ユニバーサルコミュニケーション技術のショーケース「みるTech」レポート
音を見て、感じるテクノロジーが集結 デフリンピックから広がる“誰もがつながる世界”
2025年11月21日 11時00分更新
2025年11月15日から26日まで開催されている「東京2025デフリンピック(デフリンピック)」。国際ろう者スポーツ委員会が主催する、耳がきこえない・きこえにくいデフアスリートを対象とした国際スポーツ大会である。日本での開催は今回が初だ。
同大会の期間中、東京都は、国籍や障がいのあるなしを問わない交流を促す“ユニバーサルコミュニケーション(UC)技術”のショーケース「みるTech(みるテック)」を開催している。場所は、東京・代々木の国立オリンピック記念青少年総合センターに設置された、大会運営機能や交流拠点などを担う「デフリンピックスクエア」である。
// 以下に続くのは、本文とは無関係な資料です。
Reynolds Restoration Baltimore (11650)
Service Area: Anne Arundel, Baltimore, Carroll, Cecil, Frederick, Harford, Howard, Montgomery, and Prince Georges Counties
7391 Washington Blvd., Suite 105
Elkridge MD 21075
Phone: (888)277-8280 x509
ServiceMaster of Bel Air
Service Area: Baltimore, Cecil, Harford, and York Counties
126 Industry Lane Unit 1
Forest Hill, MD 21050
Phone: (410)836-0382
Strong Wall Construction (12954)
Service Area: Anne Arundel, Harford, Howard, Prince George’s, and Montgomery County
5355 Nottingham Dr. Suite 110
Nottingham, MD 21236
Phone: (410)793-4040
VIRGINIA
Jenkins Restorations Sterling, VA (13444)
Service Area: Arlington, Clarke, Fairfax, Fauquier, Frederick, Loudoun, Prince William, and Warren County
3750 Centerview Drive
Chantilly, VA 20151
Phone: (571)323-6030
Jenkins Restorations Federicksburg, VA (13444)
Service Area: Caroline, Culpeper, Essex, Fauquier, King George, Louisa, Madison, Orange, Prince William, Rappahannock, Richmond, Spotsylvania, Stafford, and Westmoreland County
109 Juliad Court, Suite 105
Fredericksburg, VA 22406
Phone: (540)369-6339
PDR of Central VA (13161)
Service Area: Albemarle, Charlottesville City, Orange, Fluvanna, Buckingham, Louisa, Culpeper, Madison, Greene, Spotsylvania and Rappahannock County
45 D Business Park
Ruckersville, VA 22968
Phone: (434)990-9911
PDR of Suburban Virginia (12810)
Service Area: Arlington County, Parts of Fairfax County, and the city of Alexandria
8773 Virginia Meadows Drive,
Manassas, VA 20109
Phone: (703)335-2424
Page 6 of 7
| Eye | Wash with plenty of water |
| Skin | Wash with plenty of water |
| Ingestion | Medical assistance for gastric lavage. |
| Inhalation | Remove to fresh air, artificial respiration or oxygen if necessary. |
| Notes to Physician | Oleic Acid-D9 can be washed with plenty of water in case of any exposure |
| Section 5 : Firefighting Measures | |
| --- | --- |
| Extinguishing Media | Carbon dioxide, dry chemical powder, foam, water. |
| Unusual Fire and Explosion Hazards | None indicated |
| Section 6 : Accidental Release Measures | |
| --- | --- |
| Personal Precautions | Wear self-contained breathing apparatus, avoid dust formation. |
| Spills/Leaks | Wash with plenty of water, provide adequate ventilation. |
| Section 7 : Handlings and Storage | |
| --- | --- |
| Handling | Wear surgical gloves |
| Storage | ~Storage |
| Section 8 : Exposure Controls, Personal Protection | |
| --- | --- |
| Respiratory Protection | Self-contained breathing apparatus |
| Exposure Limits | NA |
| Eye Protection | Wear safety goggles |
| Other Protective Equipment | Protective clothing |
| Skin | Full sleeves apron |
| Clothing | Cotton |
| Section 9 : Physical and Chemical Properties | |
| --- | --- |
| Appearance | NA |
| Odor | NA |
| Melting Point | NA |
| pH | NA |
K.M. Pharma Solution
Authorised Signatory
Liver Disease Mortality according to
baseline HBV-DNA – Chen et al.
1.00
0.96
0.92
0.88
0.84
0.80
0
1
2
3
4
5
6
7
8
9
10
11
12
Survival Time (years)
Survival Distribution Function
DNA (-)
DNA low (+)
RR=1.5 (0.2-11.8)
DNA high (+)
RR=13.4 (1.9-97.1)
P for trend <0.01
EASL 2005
大手企業からスタートアップまで、国内25社のテクノロジーを体験でき、来場および体験費は無料(時間は9時~20時まで)。本記事では、みるTechで展示されている主要なテクノジーおよび、UC技術普及におけるデフリンピック開催の意義について紹介する。
音をからだで感じとるユーザーインターフェイス
富士通は、音の特徴をからだで感じるデバイス「Ontenna(オンテナ)」と駅の音を視覚化する装置「エキマトペ」を出展した。
Ontennaは、髪の毛や耳たぶ、えり元や袖口などに取り付けて、“光や振動”により音を感じとるデバイス。60~90dBの音を256段階の振動と光に変換することで、音のリズムやパターン、大きさを知覚できる。本体マイクがキャッチする音に反応するシンプルモードと、コントローラーのマイクやボタンで、複数のデバイスを同時制御するスマートモードを備える。
スポーツ観戦や音楽イベントなどで活用されており、ろう者(音声の聞き取りが困難な人)に限らず、聴者にとっても臨場感や一体感を生み出す新しいユーザーインターフェイスを提案する。デフリンピックでは、卓球やハンマー投げの観戦においても体験できる。
Ontenna(Webサイト)
エキマトペは、駅にあふれるさまざまな音を、文字や手話、オノマトペのアニメーションで表示する装置だ。AIを用いて、電車の発着音やドアの開閉音といった環境音、アナウンス音などを識別する。これまで実際の駅ホームにも設置され、2025年3月の上野駅での実証実験では、デフリンピックに向け英語のアナウンスを国際手話で表現する機能も実装した。
今後は、実証実験で得られた知見を基に、具体的な社会実装を検討していくという。
エキマトペ(Webサイト)
ろう者も一緒に演奏できるインクルーシブな打楽器
ソニーグループが出展したのが、PlayStation 5(PS5)の「アクセシビリティ機能」と、ろう者と聴者が合奏できる「ハグドラム」と「ハンドルドラム」だ。
さまざまなアクセシビリティ機能を備えるPS5で、2025年4月に追加されたのが「オーディオフォーカス機能」である。これは、ユーザーに合わせて音を聞き取りやすく調整する機能で、「低音」「声(中音)」「高音」「小さな音」の音域を強調できる。強弱や左右別で調整することも可能だ。
ゲーム機としては初めての実装となり、「細かい設定まではできないため、難聴者手前の人に、よりゲームを楽しんでもらうための機能」だという。
オーディオフォーカス機能(参考サイト)
インクルーシブな打楽器として生まれたのがハグドラムとハンドルドラムである。叩いた音を光と振動に変換し、それらが対となる2つの打楽器で連動する。ろう者と聴者が、互いのリズムを感じ取りながら合奏できる打楽器だ。
現在、抱えて演奏するハグドラムと、それを小型化したハンドルドラムの2種類がプロトタイプで開発されており、同楽器を用いたコンサートも開かれているという。
ハグドラム・ハンドルドラム(参考サイト)
コロナ禍の工場から生まれた字幕表示アプリ
大手自動車部品メーカーであるアイシンが提供するのは、会話をリアルタイムに画面表示するアプリケーション「YYSystem(ワイワイシステム)」だ。開発のきっかけとなったのは新型コロナウイルスだ。皆がマスクを付け始めたため、聴覚障がいの社員が口話(相手の口の動きから言葉を読み取ること)ができないのを解決するために生まれている。
声や音を見える化する独自のアルゴリズムを強みとしており、工場の騒音の中でも声だけを高精度に抽出。多言語(31か国語)翻訳にも対応しており、訪日外国人向け通訳のユースケースにも対応する。透明ディスプレイとセットで、ホテルや自治体、駅の窓口などで採用が進んでいるという。